- in 1967 during a BBC interview
- Born: 25 November 1925 Amersham, Buckinghamshire, England
- Died: 12 January 2010 (aged 84)
- Education: Durham University
- Awards: OBE (1993)
- Scientific career
- Fields: Engineer
- Workplaces: Elliott Automation Institution of Electrical Engineers Women's Engineering Society

= Elizabeth Laverick =

Radar and electrical engineer

Elizabeth Laverick (25 November 1925 – 12 January 2010) was a British engineer who became technical director of Elliott Automation Radar Systems. Laverick was the first female deputy secretary of the Institution of Electrical Engineers (now the Institution of Engineering and Technology) and president of the Women's Engineering Society. She was the first woman to receive a PhD in a scientific curriculum at Durham University, and was appointed an OBE in 1993.

== Early life and education ==
Laverick was born in Amersham, England in 1925. Her father was a chemist and her mother assisted her father with clerical work. She attended a local grammar school, Dr Challoner's, and took a higher school certificate in physics, maths, French and English. There was an age barrier to attending university at this time so after completing her A levels, Laverick took a job as a technical assistant in the Civil Service at the Radio Research Station in Ditton Park. In 1943 Laverick undertook a bachelor's degree in radio and physics at Durham University. She stayed on at Durham to undertake a PhD researching dielectric measurements at audio frequencies using a differential transformer, and in 1950 became the first woman to receive a PhD in a scientific discipline from Durham University.

== Career ==
Laverick remained at Durham as a research assistant for a year, and was then hired by Sir Robert Clayton at GEC Stanmore (Marconi Defence Systems Ltd.) where she worked as a microwave engineer. Her then husband was also employed at GEC Stanmore. At this time there were five or six female mathematicians, physicists and engineers at GEC Stanmore, alongside several hundred male employees.

In 1954 Laverick moved to Elliott Automation (part of Elliott Brothers) as a microwave engineer, gaining commercial experience in microwave instruments. In 1957 she became a senior engineer and in 1959 she was appointed head of the radar and communication research laboratory.
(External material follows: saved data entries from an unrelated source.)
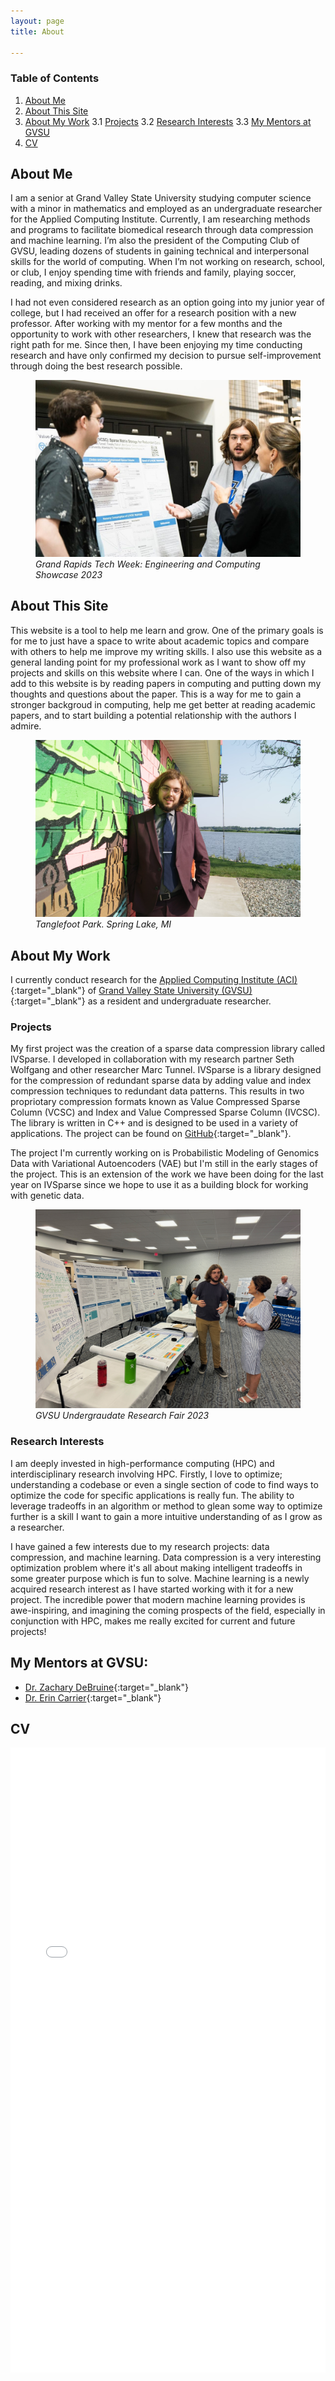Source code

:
 ```yaml
---
layout: page 
title: About

---
```



### Table of Contents
1. [About Me](#about-me)
2. [About This Site](#about-this-site)
3. [About My Work](#about-my-work)
  3.1 [Projects](#projects)
  3.2 [Research Interests](#research-interests)
  3.3 [My Mentors at GVSU](#my-mentors-at-gvsu)
4. [CV](#cv)


## About Me

I am a senior at Grand Valley State University studying computer science with a minor in mathematics and employed as an undergraduate researcher for the Applied Computing Institute. Currently, I am researching methods and programs to facilitate biomedical research through data compression and machine learning. I’m also the president of the Computing Club of GVSU, leading dozens of students in gaining technical and interpersonal skills for the world of computing. When I’m not working on research, school, or club, I enjoy spending time with friends and family, playing soccer, reading, and mixing drinks.

I had not even considered research as an option going into my junior year of college, but I had received an offer for a research position with a new professor. After working with my mentor for a few months and the opportunity to work with other researchers, I knew that research was the right path for me. Since then, I have been enjoying my time conducting research and have only confirmed my decision to pursue self-improvement through doing the best research possible.

<figure>
  <img src="/assets/images/skyler_pics/tech_week_23.jpg">
  <figcaption><i>Grand Rapids Tech Week: Engineering and Computing Showcase 2023</i></figcaption>
</figure>

## About This Site

This website is a tool to help me learn and grow. One of the primary goals is for me to just have a space to write about academic topics and compare with others to help me improve my writing skills. I also use this website as a general landing point for my professional work as I want to show off my projects and skills on this website where I can. One of the ways in which I add to this website is by reading papers in computing and putting down my thoughts and questions about the paper. This is a way for me to gain a stronger backgroud in computing, help me get better at reading academic papers, and to start building a potential relationship with the authors I admire. 

<figure>
  <img src="/assets/images/skyler_pics/professional_1.jpeg">
  <figcaption><i>Tanglefoot Park. Spring Lake, MI</i></figcaption>
</figure>

## About My Work

I currently conduct research for the [Applied Computing Institute (ACI)](https://www.gvsu.edu/aci/){:target="_blank"}   of [Grand Valley State University (GVSU)](https://www.gvsu.edu/){:target="_blank"}   as a resident and undergraduate researcher. 

### Projects
My first project was the creation of a sparse data compression library called IVSparse. I developed in collaboration with my research partner Seth Wolfgang and other researcher Marc Tunnel. IVSparse is a library designed for the compression of redundant sparse data by adding value and index compression techniques to redundant data patterns. This results in two propriotary compression formats known as Value Compressed Sparse Column (VCSC) and Index and Value Compressed Sparse Column (IVCSC). The library is written in C++ and is designed to be used in a variety of applications. The project can be found on [GitHub](https://github.com/Seth-Wolfgang/IVSparse){:target="_blank"}.

The project I'm currently working on is Probabilistic Modeling of Genomics Data with Variational Autoencoders (VAE) but I'm still in the early stages of the project. This is an extension of the work we have been doing for the last year on IVSparse since we hope to use it as a building block for working with genetic data. 

<figure>
  <img src="/assets/images/skyler_pics/undergrad_fair.JPG">
  <figcaption><i>GVSU Undergraudate Research Fair 2023</i></figcaption>
</figure>

### Research Interests
I am deeply invested in high-performance computing (HPC) and interdisciplinary research involving HPC. Firstly, I love to optimize; understanding a codebase or even a single section of code to find ways to optimize the code for specific applications is really fun. The ability to leverage tradeoffs in an algorithm or method to glean some way to optimize further is a skill I want to gain a more intuitive understanding of as I grow as a researcher.

I have gained a few interests due to my research projects: data compression, and machine learning. Data compression is a very interesting optimization problem where it's all about making intelligent tradeoffs in some greater purpose which is fun to solve. Machine learning is a newly acquired research interest as I have started working with it for a new project. The incredible power that modern machine learning provides is awe-inspiring, and imagining the coming prospects of the field, especially in conjunction with HPC, makes me really excited for current and future projects!


## My Mentors at GVSU:
* [Dr. Zachary DeBruine](https://www.zachdebruine.com/){:target="_blank"}  
* [Dr. Erin Carrier](https://eecarrier.github.io){:target="_blank"}  

## CV

<embed src="/assets/images/CV_Fall23.pdf" width="100%" height="1000px" type="application/pdf">
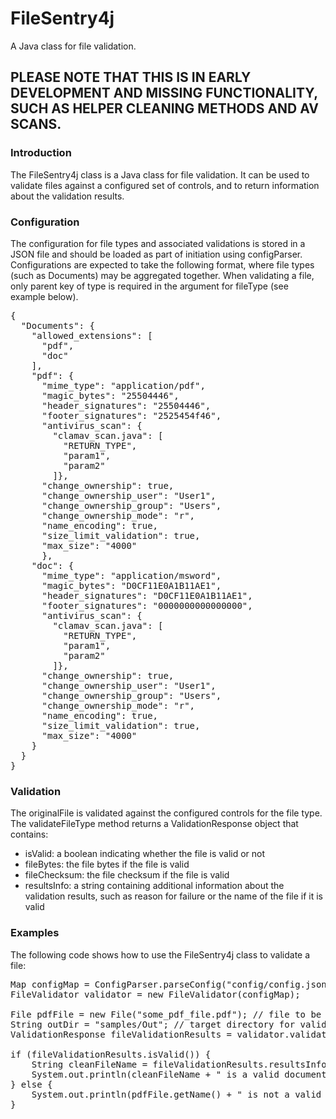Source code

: # FileSentry4j
A Java class for file validation.

## PLEASE NOTE THAT THIS IS IN EARLY DEVELOPMENT AND MISSING FUNCTIONALITY, SUCH AS HELPER CLEANING METHODS AND AV SCANS.

### Introduction
The FileSentry4j class is a Java class for file validation. It can be used to validate files against a configured set of controls, and to return information about the validation results.

### Configuration
The configuration for file types and associated validations is stored in a JSON file and should be loaded as part of initiation using configParser.
Configurations are expected to take the following format, where file types (such as Documents) may be aggregated together.
When validating a file, only parent key of type is required in the argument for fileType (see example below).
<pre>
{
  "Documents": {
    "allowed_extensions": [
      "pdf",
      "doc"
    ],
    "pdf": {
      "mime_type": "application/pdf",
      "magic_bytes": "25504446",
      "header_signatures": "25504446",
      "footer_signatures": "2525454f46",
      "antivirus_scan": {
        "clamav_scan.java": [
          "RETURN_TYPE",
          "param1",
          "param2"
        ]},
      "change_ownership": true,
      "change_ownership_user": "User1",
      "change_ownership_group": "Users",
      "change_ownership_mode": "r",
      "name_encoding": true,
      "size_limit_validation": true,
      "max_size": "4000"
      },
    "doc": {
      "mime_type": "application/msword",
      "magic_bytes": "D0CF11E0A1B11AE1",
      "header_signatures": "D0CF11E0A1B11AE1",
      "footer_signatures": "0000000000000000",
      "antivirus_scan": {
        "clamav_scan.java": [
          "RETURN_TYPE",
          "param1",
          "param2"
        ]},
      "change_ownership": true,
      "change_ownership_user": "User1",
      "change_ownership_group": "Users",
      "change_ownership_mode": "r",
      "name_encoding": true,
      "size_limit_validation": true,
      "max_size": "4000"
    }
  }
}
</pre>

### Validation
The originalFile is validated against the configured controls for the file type. The validateFileType method returns a ValidationResponse object that contains:

* isValid: a boolean indicating whether the file is valid or not
* fileBytes: the file bytes if the file is valid
* fileChecksum: the file checksum if the file is valid
* resultsInfo: a string containing additional information about the validation results, such as reason for failure or the name of the file if it is valid

### Examples
The following code shows how to use the FileSentry4j class to validate a file:
<pre>
Map<String, Object> configMap = ConfigParser.parseConfig("config/config.json");
FileValidator validator = new FileValidator(configMap);

File pdfFile = new File("some_pdf_file.pdf"); // file to be validated
String outDir = "samples/Out"; // target directory for validated files
ValidationResponse fileValidationResults = validator.validateFileType("Documents", pdfFile, outDir); // validate pdfFile against config 'Documents' configurations

if (fileValidationResults.isValid()) {
    String cleanFileName = fileValidationResults.resultsInfo();
    System.out.println(cleanFileName + " is a valid document file. Checksum: " + fileValidationResults.getFileChecksum());
} else {
    System.out.println(pdfFile.getName() + " is not a valid document file  because " + fileValidationResults.resultsInfo());
}
</pre>
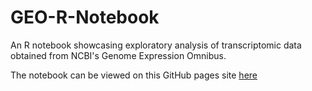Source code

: # GEO-R-Notebook
An R notebook showcasing exploratory analysis of transcriptomic data obtained from NCBI's Genome Expression Omnibus. 

The notebook can be viewed on this GitHub pages site [here](https://abukamaal.github.io/GEO-R-Notebook/)
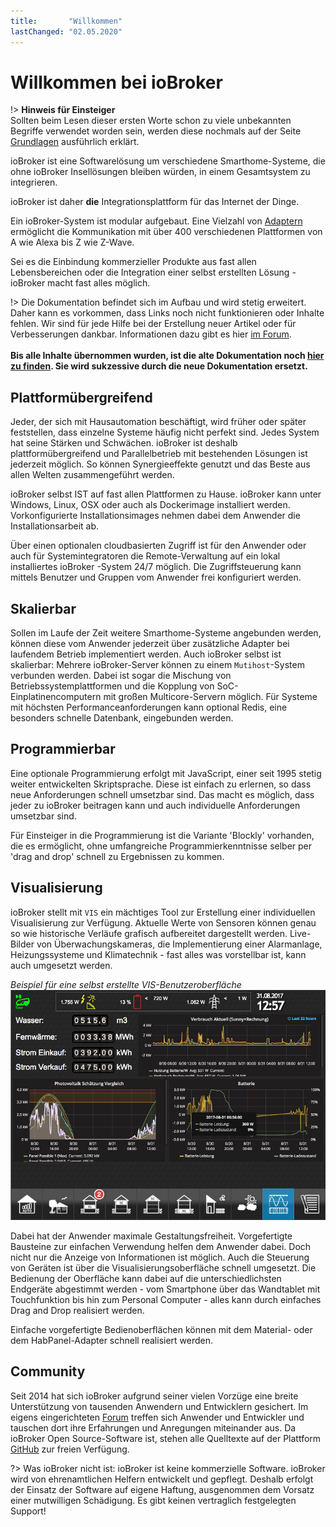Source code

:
 ```yaml
---
title:       "Willkommen"
lastChanged: "02.05.2020"
---
```

# Willkommen bei ioBroker
!> **Hinweis für Einsteiger**  
    Sollten beim Lesen dieser ersten Worte schon zu viele unbekannten Begriffe
    verwendet worden sein, werden diese nochmals auf der Seite [Grundlagen](https://www.iobroker.net/#de/documentation/basics/README.md)
    ausführlich erklärt.

ioBroker ist eine Softwarelösung um verschiedene Smarthome-Systeme, die ohne
ioBroker Insellösungen bleiben würden, in einem Gesamtsystem zu integrieren.

ioBroker ist daher **die** Integrationsplattform für das Internet der Dinge.

Ein ioBroker-System ist modular aufgebaut. Eine Vielzahl von [Adaptern](http://download.iobroker.net/list.html) ermöglicht
die Kommunikation mit über 400 verschiedenen Plattformen von A wie Alexa bis Z
wie Z-Wave.  

Sei es die Einbindung kommerzieller Produkte aus fast allen Lebensbereichen oder
die Integration einer selbst erstellten Lösung - ioBroker macht fast alles möglich.

!> Die Dokumentation befindet sich im Aufbau und wird stetig erweitert.
   Daher kann es vorkommen, dass Links noch nicht funktionieren oder
   Inhalte fehlen. Wir sind für jede Hilfe bei der Erstellung neuer
   Artikel oder für Verbesserungen dankbar. Informationen dazu gibt
   es hier [im Forum][].
   <br><br>
   **Bis alle Inhalte übernommen wurden, ist die alte Dokumentation noch [hier zu finden](https://www.iobroker.net/docu/).
   Sie wird sukzessive durch die neue Dokumentation ersetzt.**


## Plattformübergreifend
Jeder, der sich mit Hausautomation beschäftigt, wird früher oder später
feststellen, dass einzelne Systeme häufig nicht perfekt sind. Jedes System hat
seine Stärken und Schwächen. ioBroker ist deshalb plattformübergreifend und
Parallelbetrieb mit bestehenden Lösungen ist jederzeit möglich. So können
Synergieeffekte genutzt und das Beste aus allen Welten zusammengeführt werden.

ioBroker selbst IST auf fast allen Plattformen zu Hause. ioBroker kann unter
Windows, Linux, OSX oder auch als Dockerimage installiert werden.
Vorkonfigurierte Installationsimages nehmen dabei dem Anwender die
Installationsarbeit ab.

Über einen optionalen cloudbasierten Zugriff ist für den Anwender oder auch
für Systemintegratoren die Remote-Verwaltung auf ein lokal installiertes ioBroker
-System 24/7 möglich. Die Zugriffsteuerung kann mittels Benutzer und Gruppen vom
Anwender frei konfiguriert werden.

## Skalierbar
Sollen im Laufe der Zeit weitere Smarthome-Systeme angebunden werden, können
diese vom Anwender jederzeit über zusätzliche Adapter bei laufendem Betrieb
implementiert werden.
Auch ioBroker selbst ist skalierbar: Mehrere ioBroker-Server können zu einem
`Mutihost`-System verbunden werden. Dabei ist sogar die Mischung von
Betriebssystemplattformen und die Kopplung von SoC-Einplatinencomputern mit
großen Multicore-Servern möglich.
Für Systeme mit höchsten Performanceanforderungen kann optional Redis, eine
besonders schnelle Datenbank, eingebunden werden.

## Programmierbar
Eine optionale Programmierung erfolgt mit JavaScript, einer seit 1995 stetig
weiter entwickelten Skriptsprache. Diese ist einfach zu erlernen, so dass neue 
Anforderungen schnell umsetzbar sind. Das macht es möglich, dass jeder zu 
ioBroker beitragen kann und auch individuelle Anforderungen umsetzbar sind.

Für Einsteiger in die Programmierung ist die Variante 'Blockly' vorhanden, die es 
ermöglicht, ohne umfangreiche Programmierkenntnisse selber per 'drag and drop' 
schnell zu Ergebnissen zu kommen. 

## Visualisierung
ioBroker stellt mit `VIS` ein mächtiges Tool zur Erstellung einer individuellen 
Visualisierung zur Verfügung. Aktuelle Werte von Sensoren können genau so wie 
historische Verläufe grafisch aufbereitet dargestellt werden. Live-Bilder von 
Überwachungskameras, die Implementierung einer Alarmanlage, Heizungssysteme und 
Klimatechnik - fast alles was vorstellbar ist, kann auch umgesetzt werden. 

*Beispiel für eine selbst erstellte VIS-Benutzeroberfläche*
![VIS](media/vis2.png)  


Dabei hat der Anwender maximale Gestaltungsfreiheit. Vorgefertigte Bausteine zur 
einfachen Verwendung helfen dem Anwender dabei. Doch nicht nur die Anzeige von 
Informationen ist möglich. Auch die Steuerung von Geräten ist über die 
Visualisierungsoberfläche schnell umgesetzt. Die Bedienung der Oberfläche kann 
dabei auf die unterschiedlichsten Endgeräte abgestimmt werden - vom Smartphone 
über das Wandtablet mit Touchfunktion bis hin zum Personal Computer - alles kann 
durch einfaches Drag and Drop realisiert werden. 

Einfache vorgefertigte Bedienoberflächen können mit dem Material- oder dem 
HabPanel-Adapter schnell realisiert werden.



## Community
Seit 2014 hat sich ioBroker aufgrund seiner vielen Vorzüge eine breite 
Unterstützung von tausenden Anwendern und Entwicklern gesichert. Im eigens 
eingerichteten [Forum](https://forum.iobroker.net) treffen sich Anwender und Entwickler und tauschen dort ihre 
Erfahrungen und Anregungen miteinander aus. Da ioBroker Open Source-Software ist, 
stehen alle Quelltexte auf der Plattform [GitHub](https://github.com/ioBroker) 
zur freien Verfügung. 

?> Was ioBroker nicht ist: 
   ioBroker ist keine kommerzielle Software. ioBroker wird von ehrenamtlichen Helfern 
   entwickelt und gepflegt. Deshalb erfolgt der Einsatz der Software auf eigene Haftung, 
   ausgenommen dem Vorsatz einer mutwilligen Schädigung. 
   Es gibt keinen vertraglich festgelegten Support!

[Grundlagen]: https://www.iobroker.net/#de/documentation/basics/README.md
[Adaptern]: http://download.iobroker.net/list.html
[hier zu finden]: https://www.iobroker.net/docu/
[im Forum]: https://forum.iobroker.net/category/186/dokumentations-support
[GitHub]: https://github.com/ioBroker
[Forum]: https://forum.iobroker.net
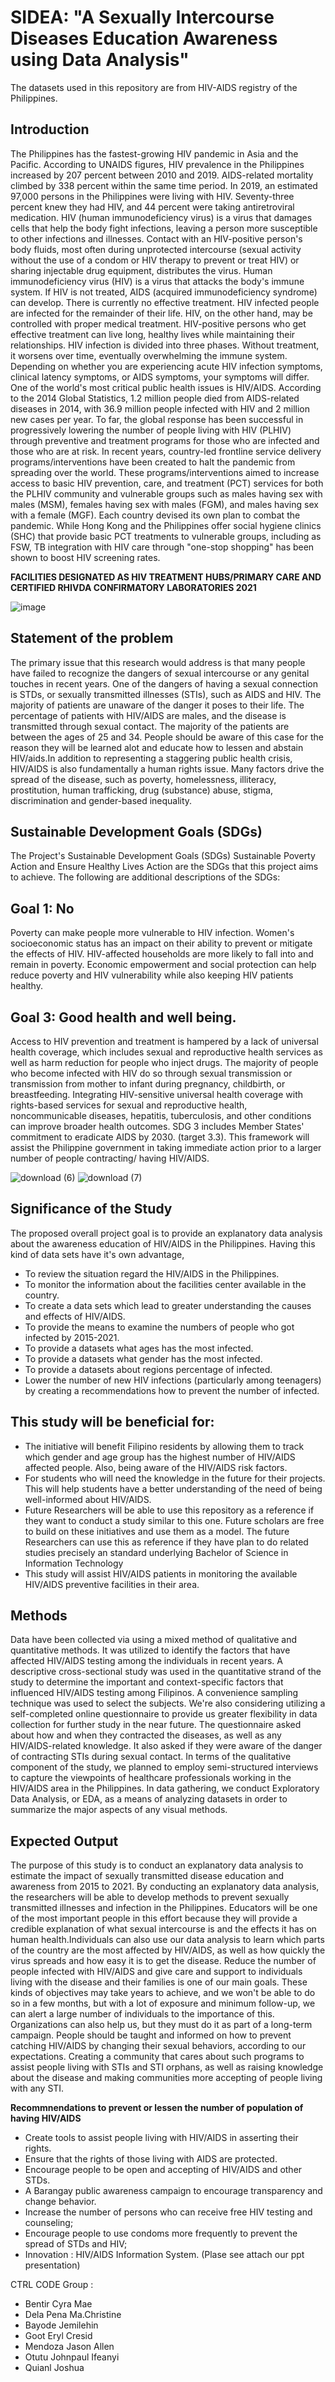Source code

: # SIDEA: "A Sexually Intercourse Diseases Education Awareness using Data Analysis"
The datasets used in this repository are from HIV-AIDS registry of the Philippines.
 
## Introduction

 The Philippines has the fastest-growing HIV pandemic in Asia and the Pacific. According to UNAIDS figures, HIV prevalence in the Philippines increased by 207 percent between 2010 and 2019. AIDS-related mortality climbed by 338 percent within the same time period. In 2019, an estimated 97,000 persons in the Philippines were living with HIV. Seventy-three percent knew they had HIV, and 44 percent were taking antiretroviral medication. HIV (human immunodeficiency virus) is a virus that damages cells that help the body fight infections, leaving a person more susceptible to other infections and illnesses. Contact with an HIV-positive person's body fluids, most often during unprotected intercourse (sexual activity without the use of a condom or HIV therapy to prevent or treat HIV) or sharing injectable drug equipment, distributes the virus. Human immunodeficiency virus (HIV) is a virus that attacks the body's immune system. If HIV is not treated, AIDS (acquired immunodeficiency syndrome) can develop. There is currently no effective treatment. HIV infected people are infected for the remainder of their life. HIV, on the other hand, may be controlled with proper medical treatment. HIV-positive persons who get effective treatment can live long, healthy lives while maintaining their relationships. HIV infection is divided into three phases. Without treatment, it worsens over time, eventually overwhelming the immune system. Depending on whether you are experiencing acute HIV infection symptoms, clinical latency symptoms, or AIDS symptoms, your symptoms will differ. One of the world's most critical public health issues is HIV/AIDS. According to the 2014 Global Statistics, 1.2 million people died from AIDS-related diseases in 2014, with 36.9 million people infected with HIV and 2 million new cases per year. To far, the global response has been successful in progressively lowering the number of people living with HIV (PLHIV) through preventive and treatment programs for those who are infected and those who are at risk. In recent years, country-led frontline service delivery programs/interventions have been created to halt the pandemic from spreading over the world. These programs/interventions aimed to increase access to basic HIV prevention, care, and treatment (PCT) services for both the PLHIV community and vulnerable groups such as males having sex with males (MSM), females having sex with males (FGM), and males having sex with a female (MGF). Each country devised its own plan to combat the pandemic. While Hong Kong and the Philippines offer social hygiene clinics (SHC) that provide basic PCT treatments to vulnerable groups, including as FSW, TB integration with HIV care through "one-stop shopping" has been shown to boost HIV screening rates.


  **FACILITIES DESIGNATED AS HIV TREATMENT HUBS/PRIMARY CARE AND CERTIFIED RHIVDA CONFIRMATORY LABORATORIES 2021**
   
![image](https://user-images.githubusercontent.com/102384528/162126919-02b06af9-5085-4de2-a101-3c49d377551e.png)


## Statement of the problem

 The primary issue that this research would address is that many people have failed to recognize the dangers of sexual intercourse or any genital touches in recent years. One of the dangers of having a sexual connection is STDs, or sexually transmitted illnesses (STIs), such as AIDS and HIV. The majority of patients are unaware of the danger it poses to their life. The percentage of patients with HIV/AIDS are males, and the disease is transmitted through sexual contact. The majority of the patients are between the ages of 25 and 34. People should be aware of this case for the reason they will be learned alot and educate how to lessen and abstain HIV/aids.In addition to representing a staggering public health crisis, HIV/AIDS is also fundamentally a human rights issue. Many factors drive the spread of the disease, such as poverty, homelessness, illiteracy, prostitution, human trafficking, drug (substance) abuse, stigma, discrimination and gender-based inequality.

## Sustainable Development Goals (SDGs)

The Project's Sustainable Development Goals (SDGs)
Sustainable Poverty Action and Ensure Healthy Lives Action are the SDGs that this project aims to achieve. The following are additional descriptions of the SDGs:

## Goal 1: No
Poverty can make people more vulnerable to HIV infection. Women's socioeconomic status has an impact on their ability to prevent or mitigate the effects of HIV. HIV-affected households are more likely to fall into and remain in poverty. Economic empowerment and social protection can help reduce poverty and HIV vulnerability while also keeping HIV patients healthy.
## Goal 3: Good health and well being.
Access to HIV prevention and treatment is hampered by a lack of universal health coverage, which includes sexual and reproductive health services as well as harm reduction for people who inject drugs. The majority of people who become infected with HIV do so through sexual transmission or transmission from mother to infant during pregnancy, childbirth, or breastfeeding. Integrating HIV-sensitive universal health coverage with rights-based services for sexual and reproductive health, noncommunicable diseases, hepatitis, tuberculosis, and other conditions can improve broader health outcomes. SDG 3 includes Member States' commitment to eradicate AIDS by 2030. (target 3.3).
This framework will assist the Philippine government in taking immediate action prior to a larger number of people contracting/ having HIV/AIDS.

![download (6)](https://user-images.githubusercontent.com/105804704/170903550-8ab8b1fe-763d-42b4-8645-909621cf9f24.png)
![download (7)](https://user-images.githubusercontent.com/105804704/170903511-3cc44ff0-c66f-4663-9614-cc156aaa12bc.png)


## Significance of the Study

 The proposed overall project goal is to provide an explanatory data analysis about the awareness education of HIV/AIDS in the Philippines.  Having this kind of data sets have it's own advantage,

- To review the situation regard the HIV/AIDS in the Philippines.
- To monitor the information about the  facilities center available in the country.
- To create a data sets which lead to greater understanding the causes and effects of HIV/AIDS.
- To provide the means to examine the numbers of people who got infected by 2015-2021. 
- To provide a datasets what ages has the most infected.
- To provide a datasets what gender has the most infected.
- To provide a datasets about regions percentage of infected.
- Lower the number of new HIV infections (particularly among teenagers) by creating a recommendations how to prevent the number of infected.

## This study will be beneficial for: 

- The initiative will benefit Filipino residents by allowing them to track which gender and age group has the highest number of HIV/AIDS affected people. Also, being aware of the HIV/AIDS risk factors.
- For students who will need the knowledge in the future for their projects. This will help students have a better understanding of the need of being well-informed about HIV/AIDS.
- Future Researchers will be able to use this repository as a reference if they want to conduct a study similar to this one. Future scholars are free to build on these initiatives and use them as a model. The future Researchers can use this as reference if they have plan to do related studies precisely an standard underlying Bachelor of Science in Information Technology 
- This study will assist HIV/AIDS patients in monitoring the available HIV/AIDS preventive facilities in their area.

## Methods

 Data have been collected via using a mixed method of qualitative and quantitative methods. It was utilized to identify the factors that have affected HIV/AIDS testing among the individuals in recent years. A descriptive cross-sectional study was used in the quantitative strand of the study to determine the important and context-specific factors that influenced HIV/AIDS testing among Filipinos. A convenience sampling technique was used to select the subjects. We're also considering utilizing a self-completed online questionnaire to provide us greater flexibility in data collection for further study in the near future. The questionnaire asked about how and when they contracted the diseases, as well as any HIV/AIDS-related knowledge. It also asked if they were aware of the danger of contracting STIs during sexual contact. In terms of the qualitative component of the study, we planned to employ semi-structured interviews to capture the viewpoints of healthcare professionals working in the HIV/AIDS area in the Philippines. In data gathering, we conduct Exploratory Data Analysis, or EDA, as a means of analyzing datasets in order to summarize the major aspects of any visual methods.

## Expected Output

The purpose of this study is to conduct an explanatory data analysis to estimate the impact of sexually transmitted disease education and awareness from 2015 to 2021. By conducting an explanatory data analysis, the researchers will be able to develop methods to prevent sexually transmitted illnesses and infection in the Philippines. Educators will be one of the most important people in this effort because they will provide a credible explanation of what sexual intercourse is and the effects it has on human health.Individuals can also use our data analysis to learn which parts of the country are the most affected by HIV/AIDS, as well as how quickly the virus spreads and how easy it is to get the disease. Reduce the number of people infected with HIV/AIDS and give care and support to individuals living with the disease and their families is one of our main goals. These kinds of objectives may take years to achieve, and we won't be able to do so in a few months, but with a lot of exposure and minimum follow-up, we can alert a large number of individuals to the importance of this. Organizations can also help us, but they must do it as part of a long-term campaign. People should be taught and informed on how to prevent catching HIV/AIDS by changing their sexual behaviors, according to our expectations. Creating a community that cares about such programs to assist people living with STIs and STI orphans, as well as raising knowledge about the disease and making communities more accepting of people living with any STI.

**Recommnendations to prevent or lessen the number of population of having HIV/AIDS**
- Create tools to assist people living with HIV/AIDS in asserting their rights.
- Ensure that the rights of those living with AIDS are protected.
- Encourage people to be open and accepting of HIV/AIDS and other STDs.
- A Barangay public awareness campaign to encourage transparency and change behavior.
- Increase the number of persons who can receive free HIV testing and counseling;
- Encourage people to use condoms more frequently to prevent the spread of STDs and HIV;
- Innovation : HIV/AIDS Information System. (Plase see attach our ppt presentation)


CTRL CODE Group :
- Bentir Cyra Mae
- Dela Pena Ma.Christine
- Bayode Jemilehin
- Goot Eryl Cresid
- Mendoza Jason Allen
- Otutu Johnpaul Ifeanyi
- Quianl Joshua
She became technical director of Elliott Automation Radar Systems, a role in which she was responsible for the technical quality and financial viability of four divisions concerned with the research, development and production of radar and other products. A considerable number of the products Laverick was involved in, such as airborne radar and an army radar went into production. Over time Laverick moved away from technical work towards a managerial role and in 1968 she became the general manager of Elliott Automation Radar Systems, though she had thought that, as a woman, she was barred from such managerial work.

Laverick appeared on the BBC interviewed as part of coverage of the week long second International Conference of Women Engineers and Scientists conference in Cambridge in 1967. From 1967 to 1969 Laverick was president of the Women's Engineering Society, taking over from Rose Winslade. She spent spare time giving career talks to girls and doing much to inspire women to work in the field. She became a member of the WES in 1959, presented the first Verena Holmes lecture by WES in 1969 and edited the WES journal (The Woman Engineer) between 1983 and 1990.

In 1984 Laverick accepted nomination as a Vice President of the Electrical Association for Women.

Seeking a career change Laverick applied for and became the first female deputy secretary of the Institution of Electrical Engineers in 1971, a role she held for 14 years.

Laverick was the fifth woman to be made a Fellow of IEE and was a Fellow of the Institute of Physics. She chaired the Institute of Physics' 'Women in Physics Committee' and was the first woman to serve on the IEE Council. In 1993 she received an OBE for 'services to women in engineering and science'.

== Publications ==
- 'The use of special waveforms in the study of linear dielectric phenomena' (1951).
- 'Some measurements and applications of the microwave properties of a magnesium-manganese ferrite in the 8–9 mm waveband' (1957).
- 'The Calibration of Microwave Attenuators by an Absolute Method' (1957).
- 'An automatic standing-wave indicator for the 3-cm waveband' (1959).
- 'Research and development in radar communications' (1960)
- 'EDITORIAL' (1980)
- 'From MAP to AMIE: the IEE's contribution to advanced manufacturing techniques' (1987).